§ DATASET EXTRACT
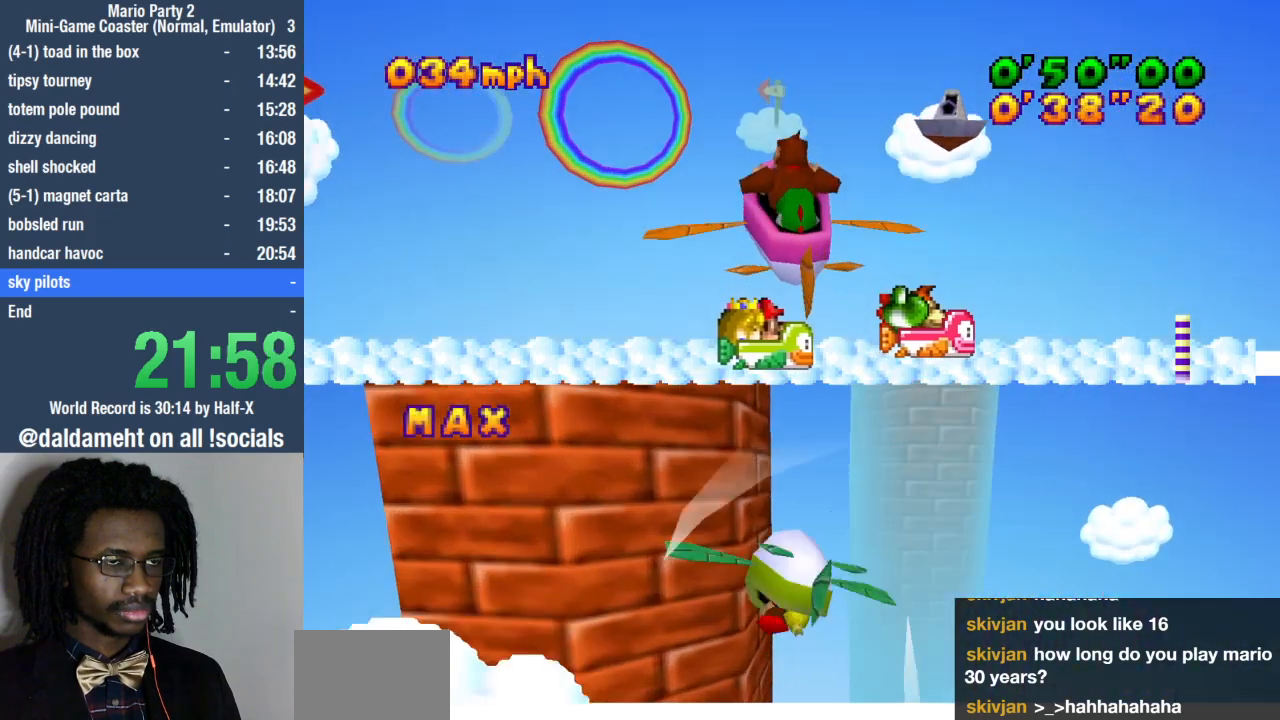
{"dt_ms": 500, "buttons": [], "left_stick": "up-left", "right_stick": "center"}
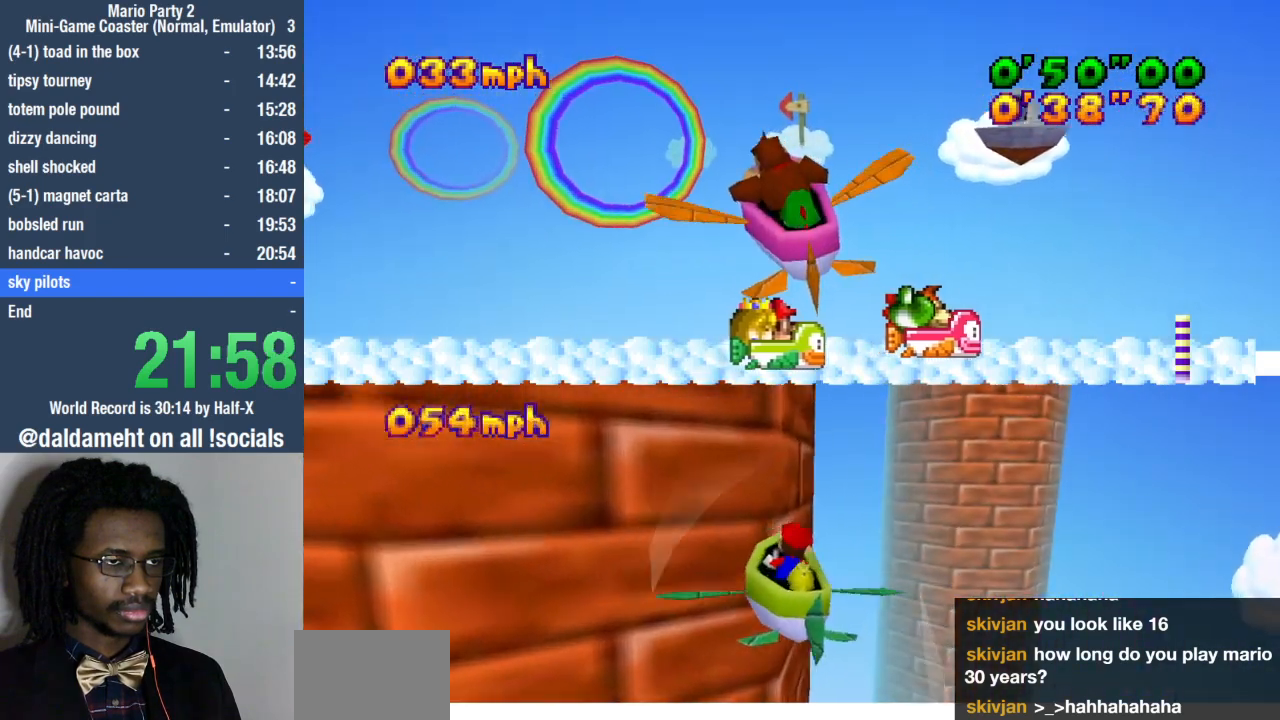
{"dt_ms": 500, "buttons": [], "left_stick": "left", "right_stick": "center", "events": [[33, "left_stick", "center"], [233, "left_stick", "left"]]}
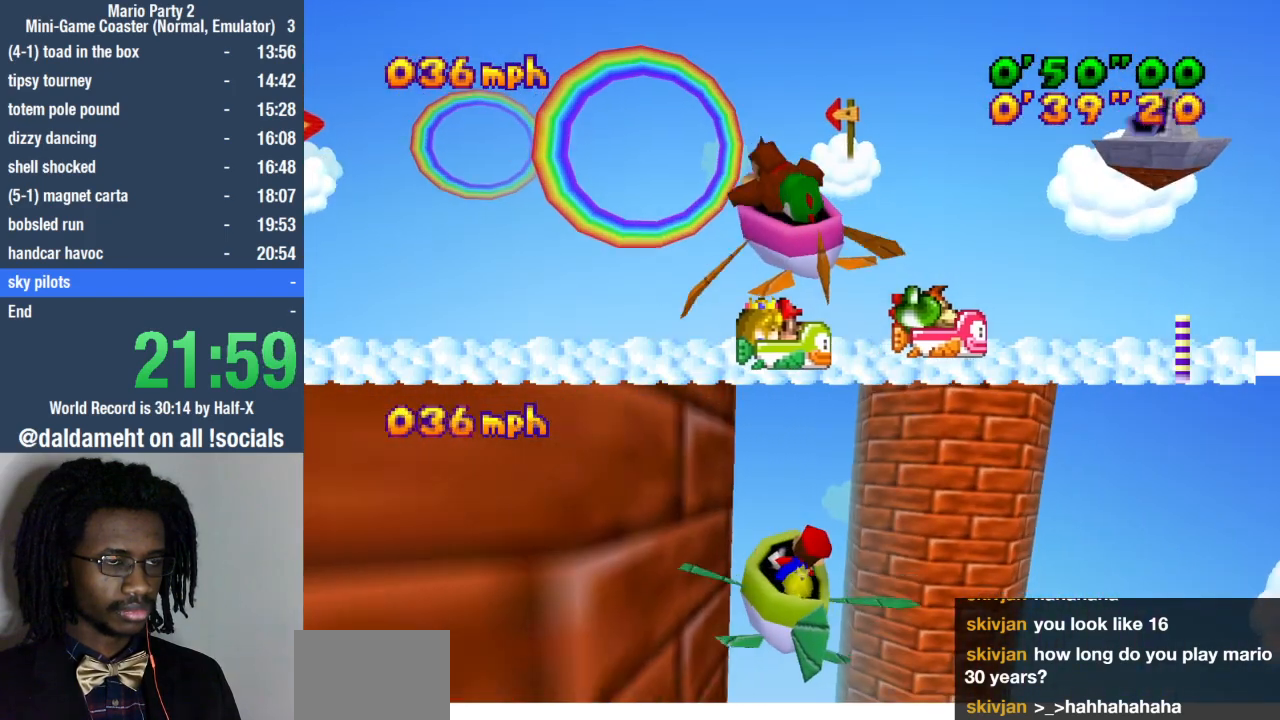
{"dt_ms": 500, "buttons": [], "left_stick": "left", "right_stick": "center", "events": []}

§ YOUR OBJECTIVE
I'd like the material duplicated exactly, without its pictures.

§ EXERCISE RESPONSE
{"dt_ms": 500, "buttons": [], "left_stick": "up-left", "right_stick": "center"}
{"dt_ms": 500, "buttons": [], "left_stick": "left", "right_stick": "center", "events": [[33, "left_stick", "center"], [233, "left_stick", "left"]]}
{"dt_ms": 500, "buttons": [], "left_stick": "left", "right_stick": "center", "events": []}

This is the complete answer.